Re: raising water

Subject: Re: raising water
From: Paul David Marvel <marvel -at- STRAUSS -dot- UDEL -dot- EDU>
Date: Sun, 11 Jun 1995 15:08:39 -0400

Myke,

Why not "flows from." I think this would be closest to "deboucher."

Amities,

-paul

_______________________________________________
Paul D. Marvel marvel -at- brahms -dot- udel -dot- edu
On Sun, 11 Jun 1995, Myke Wilder wrote:

> Messieurs es Mesdelles

> Your assistance, if you would be so kind, is urgently required. I am
> writing about the construction of a canal which will be used to provide
> water for a number of purposes. The source of the water will be a lake.
> Will the water be "raised from the lake" or just "taken from the lake"?

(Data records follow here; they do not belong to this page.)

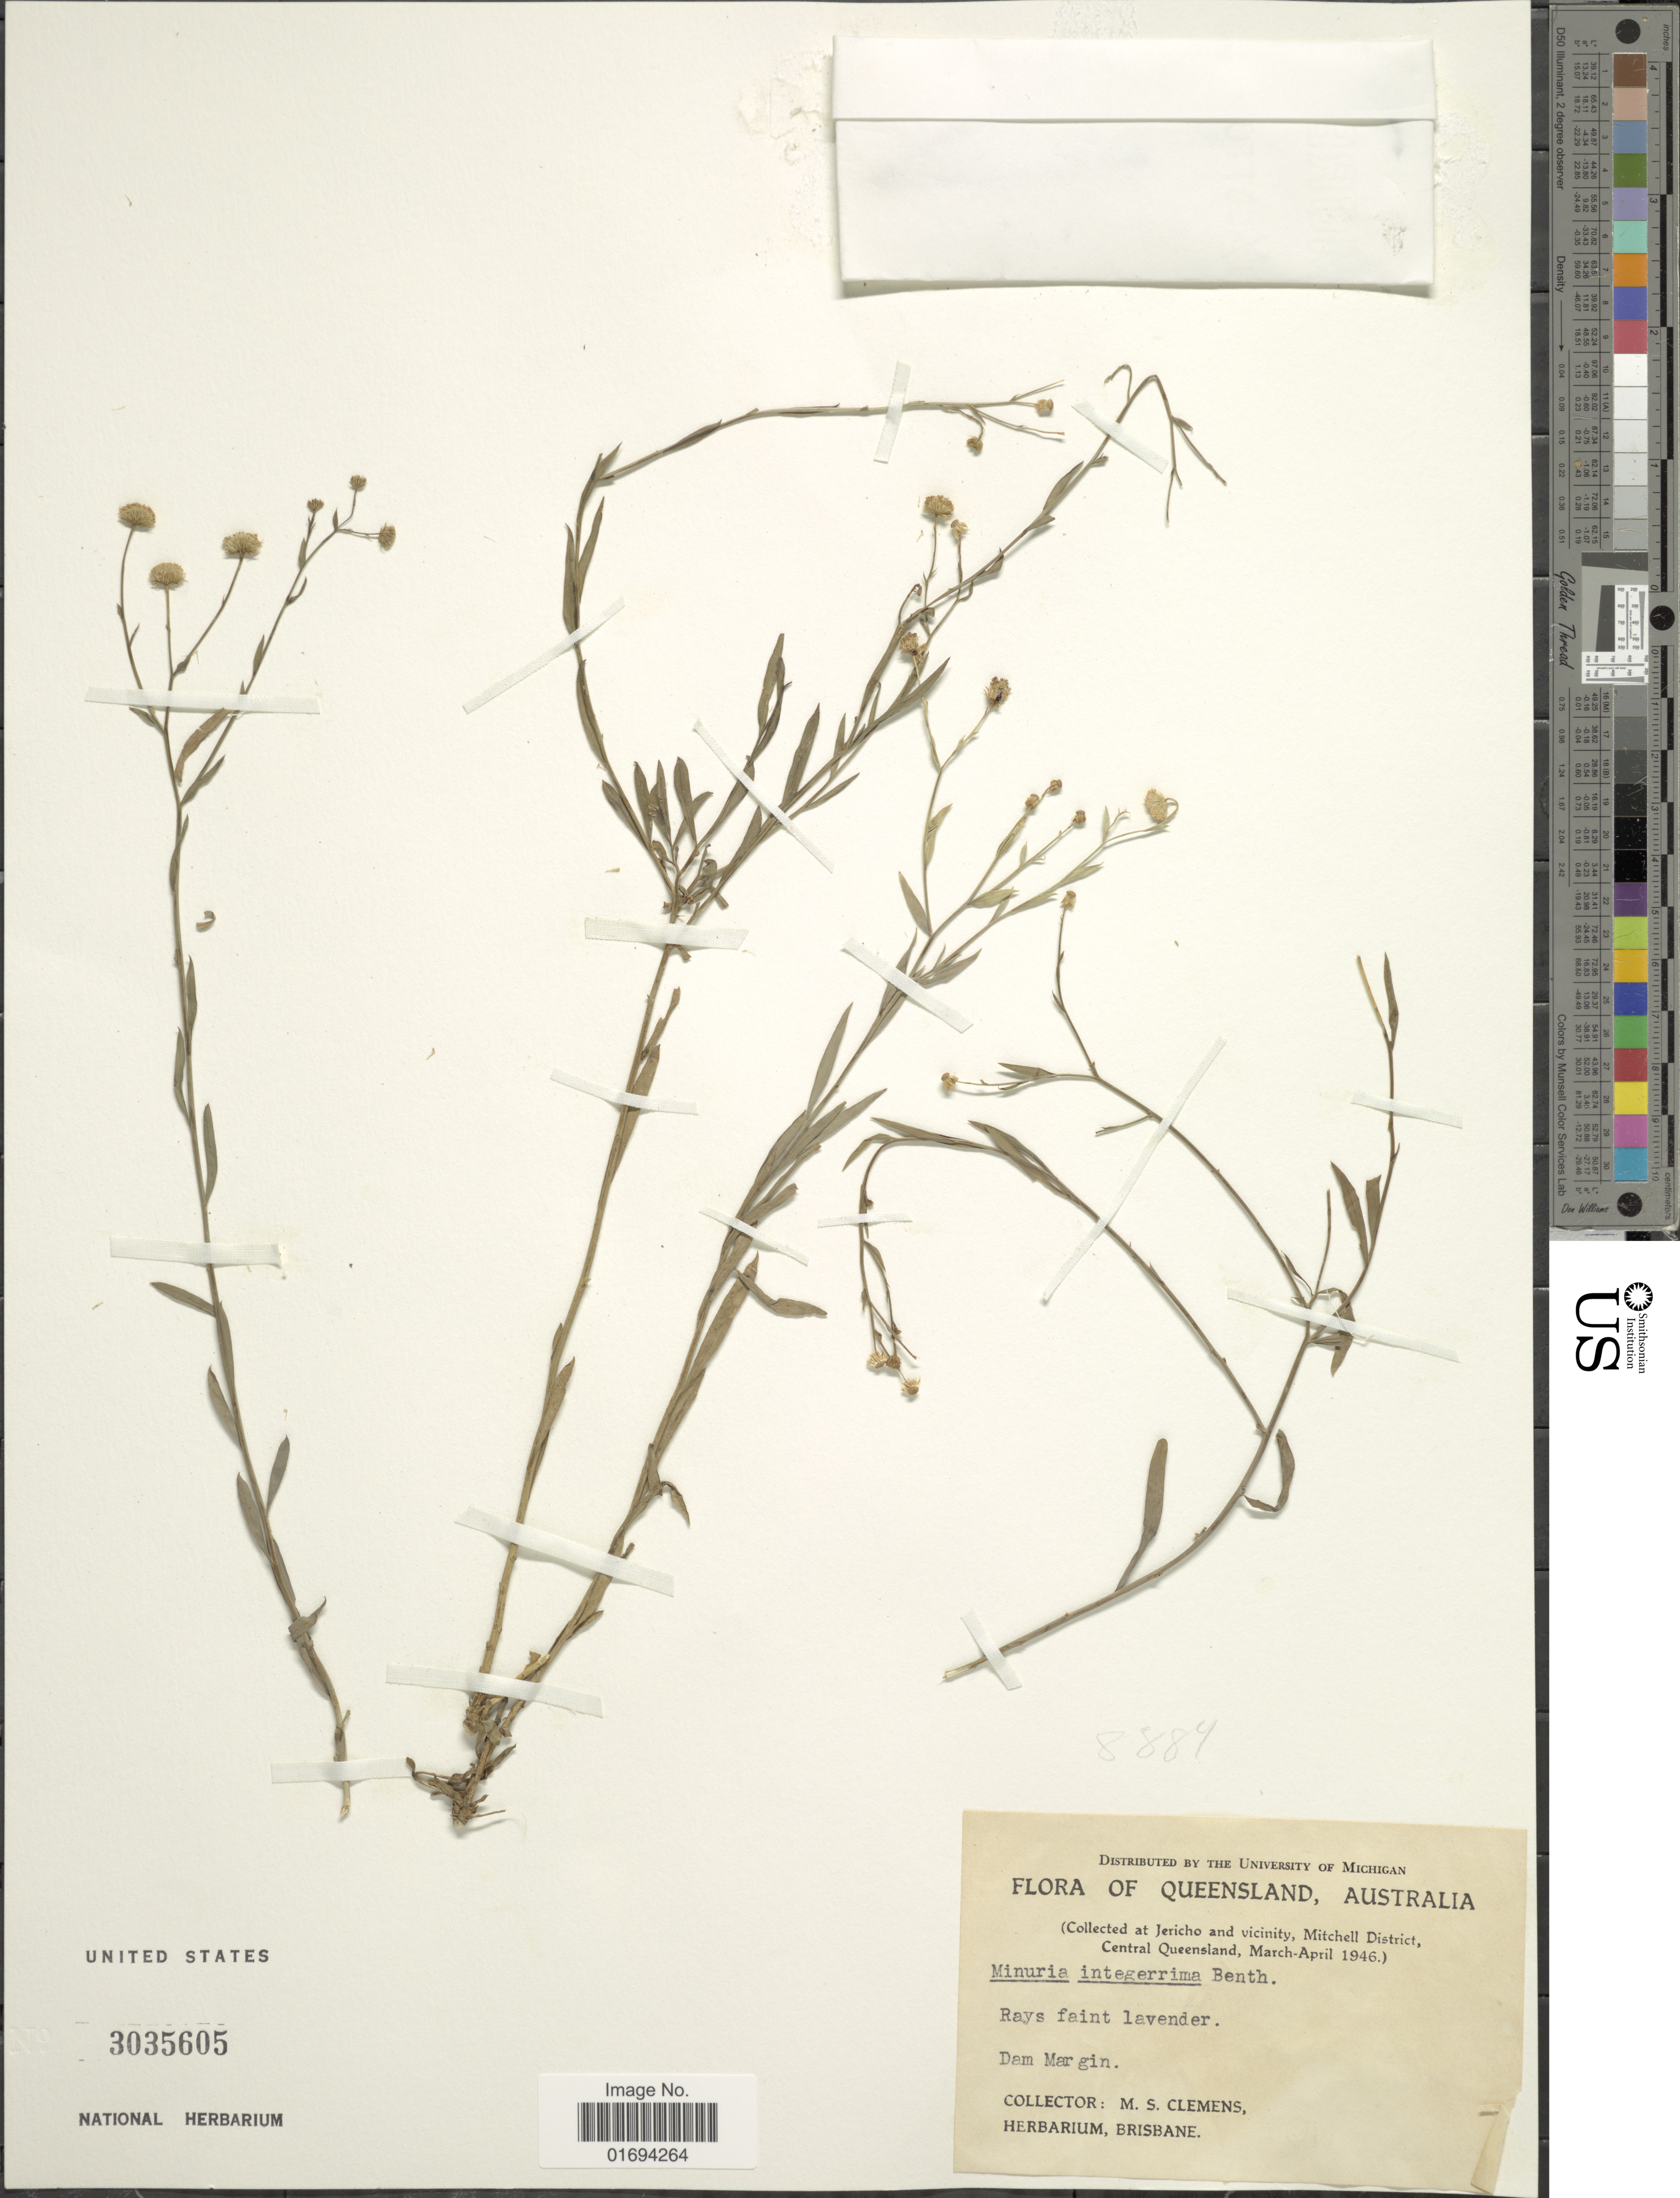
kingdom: Plantae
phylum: Tracheophyta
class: Magnoliopsida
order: Asterales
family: Asteraceae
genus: Minuria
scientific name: Minuria integerrima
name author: (DC.) Benth.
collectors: M. S. Clemens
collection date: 1946-03/1946-04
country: Australia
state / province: Queensland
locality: Jericho and vicinity, Mitchell District, Central Queensland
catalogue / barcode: US 3035605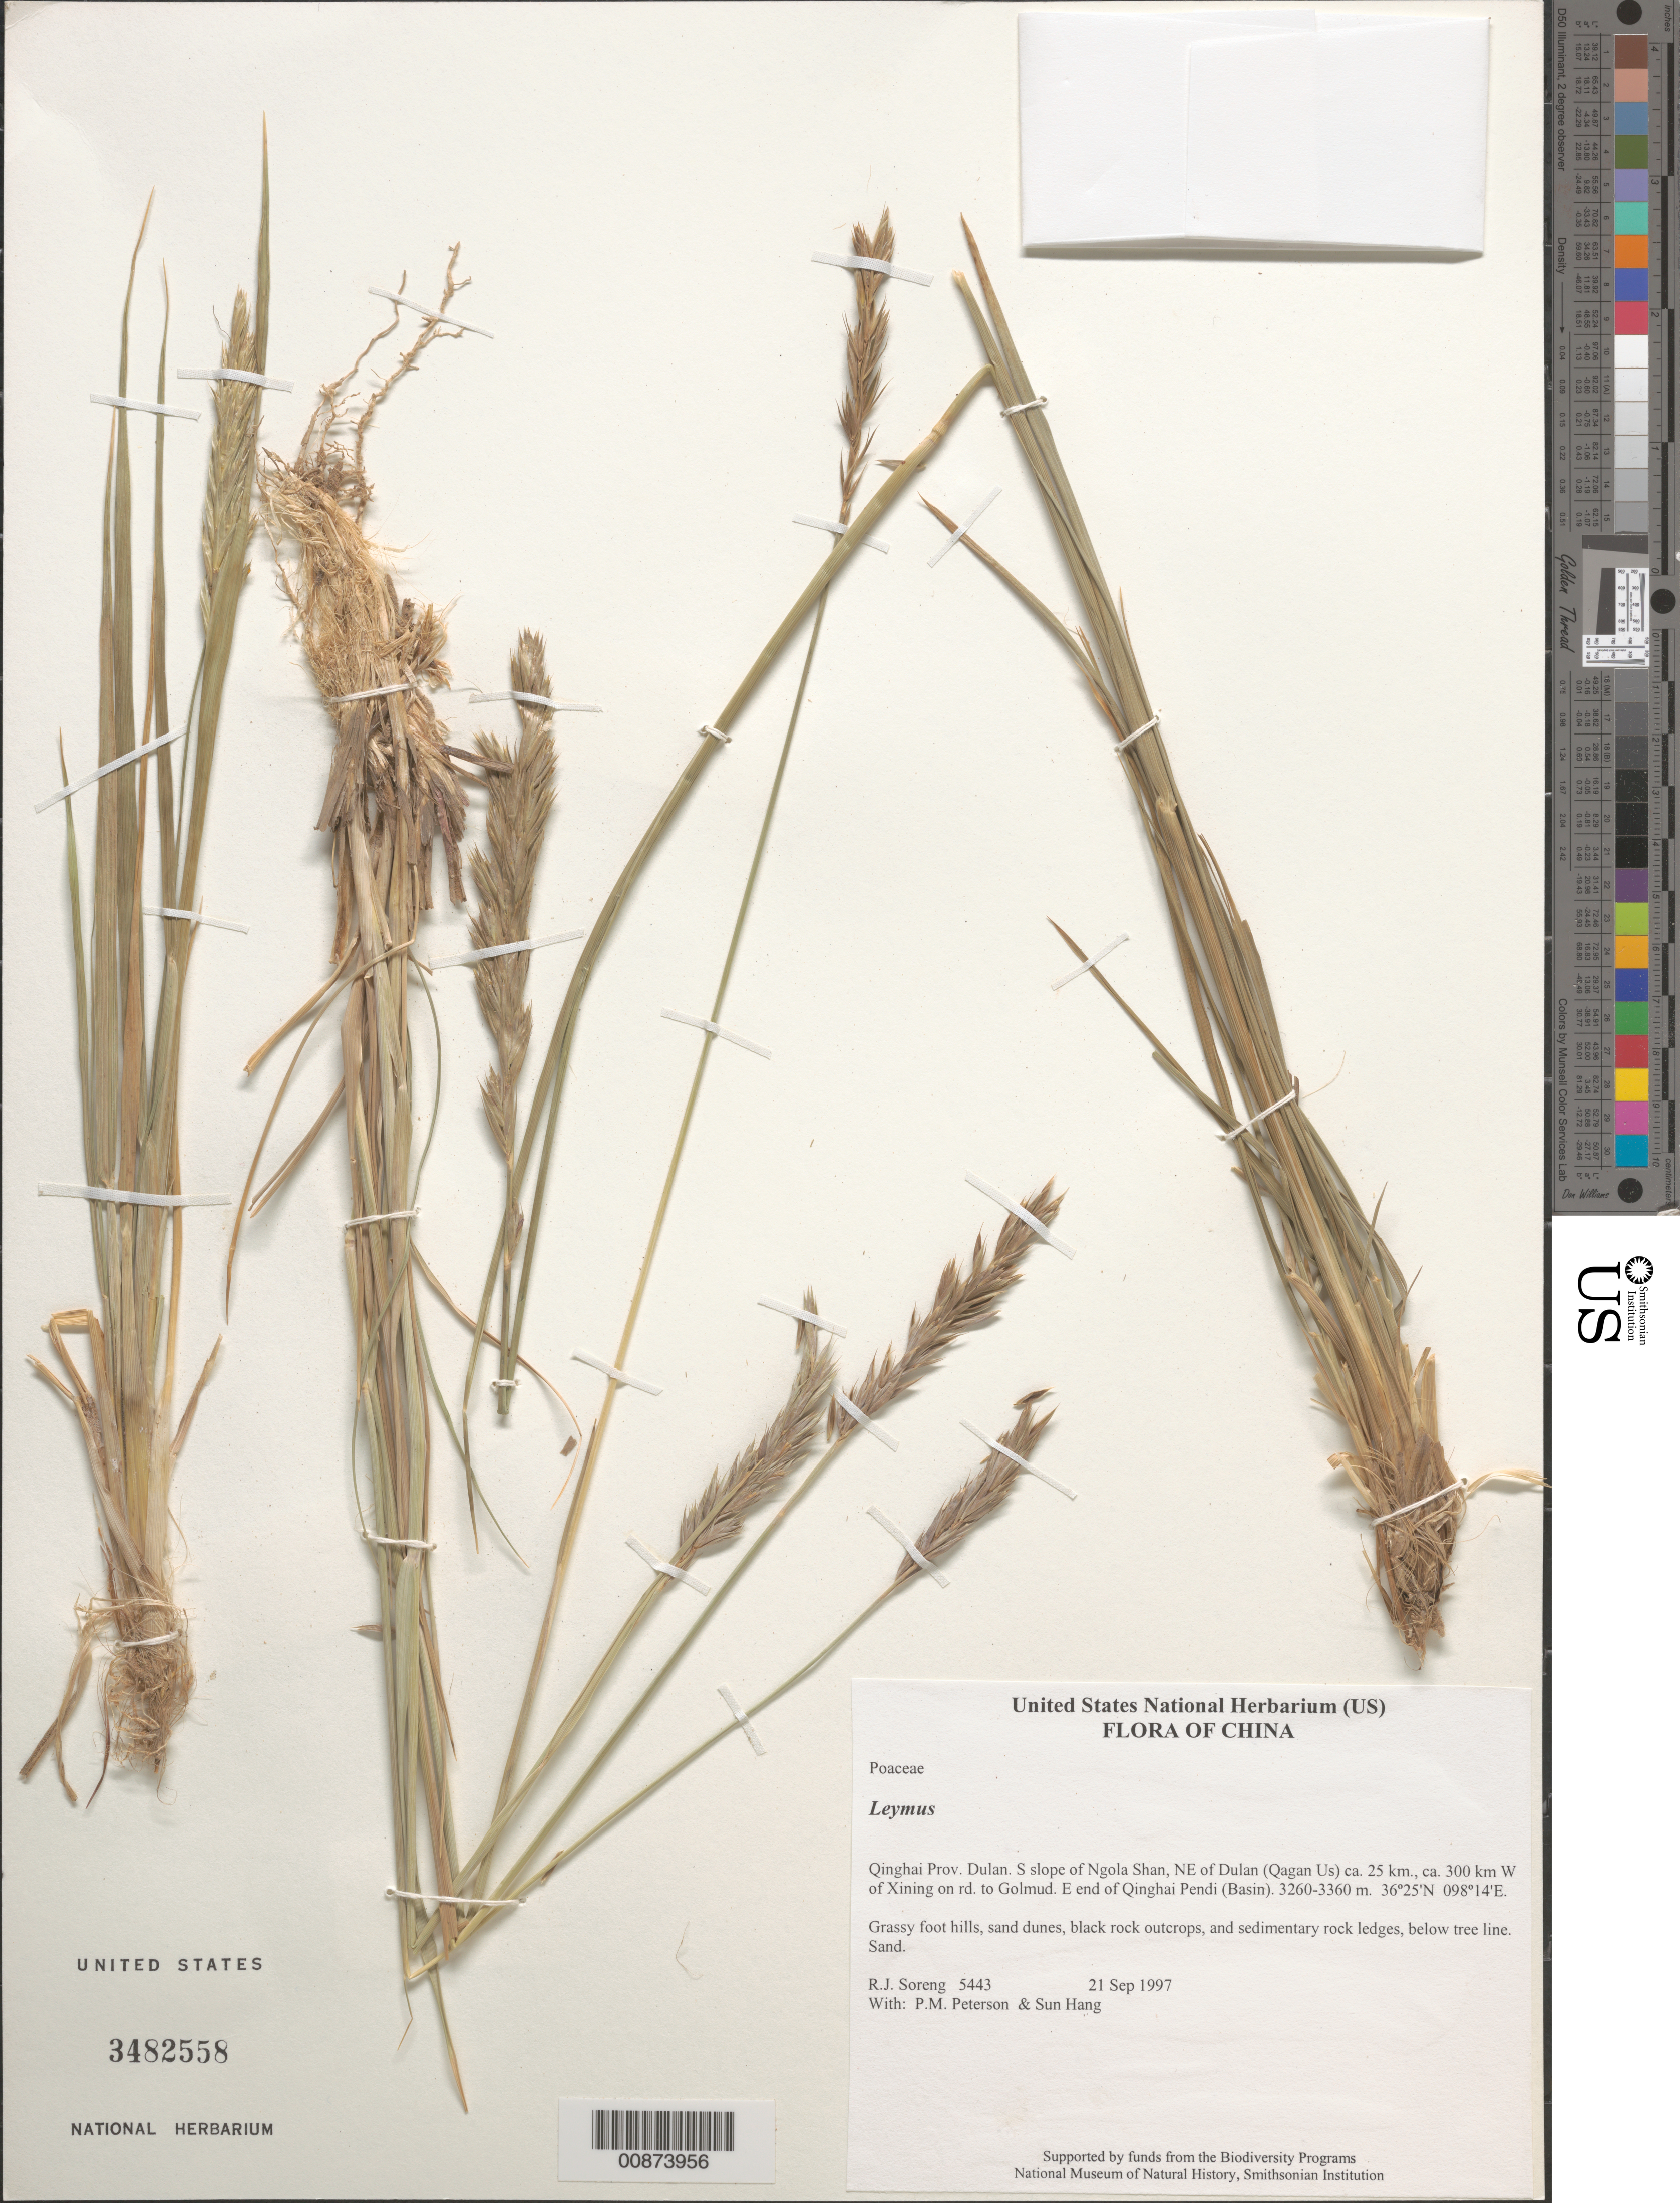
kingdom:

> It would be difficult to rewrite the sentence to read "The source of the
> canal's water will be..." as I am writing from a French text (as I often
> do) and must try to follow the form as closely as possible.

> I am partial to "raised" in this instance. Is is correct? Is there an
> alternative?

> Merci d'avance pour vos reponses

> Myke Wilder

> ______________________________________________________
> Les Communications Myke Wilder (Montreal)
> Communications as a problem-solving tool? Quel concept!